WP 06/03 Affordability of Housing: Concepts, Measurement and Evidence
Housing affordability is difficult to define and there is no sector consensus as to the best way to measure it. This paper discusses the various methodologies associated with the definition and measurement of housing affordability. The paper also uses a range of measures to examine housing affordability trends in New Zealand over the last 20 years. The data reveals no long-term trend when considering all measures – different measures show different movements over time. Housing affordability has appeared to follow a cyclical pattern over the last 20 years. While affordability has been deteriorating on some measures (but not all), current affordability is comparable to 1996 and more favourable than 1986.

The two Policy Perspectives papers released today are:

PP 06/02 Financing Infrastructure Projects: Public Private Partnerships
The main benefits usually attributed to Public Private Partnerships (PPPs) are accelerated provision of infrastructure projects as a result of using private sector finance, and better value for money than can be obtained under conventional private sector procurement. This paper argues that most of the advantages of private sector construction and management can be obtained from conventional procurement methods. The paper concludes that PPPs are worthwhile only if the outcomes set out by the public agency are: specified in service level terms; specified in a way that performance can be measured objectively and rewards and sanctions applied; and likely to be durable over the length of the contract.

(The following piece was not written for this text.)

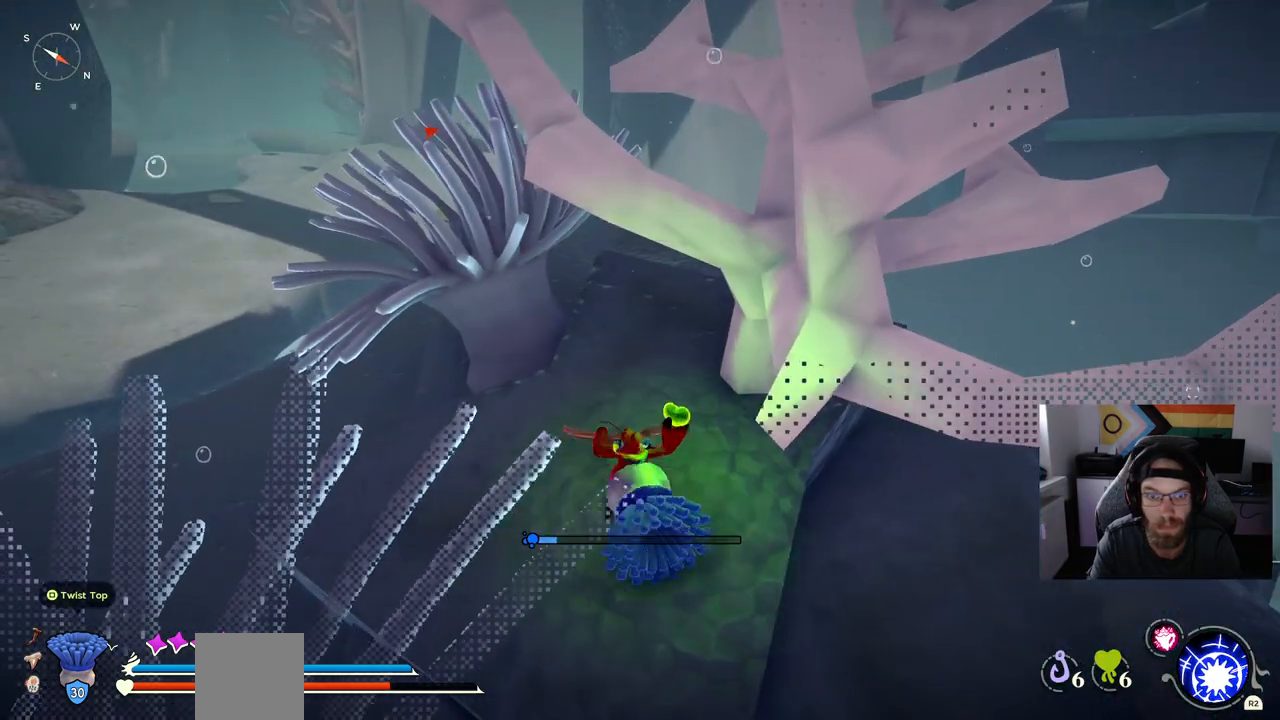
{"dt_ms": 500, "buttons": [], "left_stick": "up", "right_stick": "down-left", "events": []}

PP 06/03 Impacts of a Potential Influenza Pandemic on Economic Growth in New Zealand
This paper evaluates how a pandemic may affect the New Zealand economy. It models the impact of a pandemic as a simultaneous supply and demand shock. Two scenarios are analysed: a severe pandemic and a milder pandemic. The impact of a severe pandemic is estimated to be in the range of a 5-10% reduction in real annual GDP in the year of the pandemic. Over four years the estimated cumulative reduction in real GDP is a loss of 10-15% of real GDP. A milder pandemic would have a considerably less severe economic impact and may reduce GDP by the order of 1-2% in the first year, similar to a typical business cycle downturn.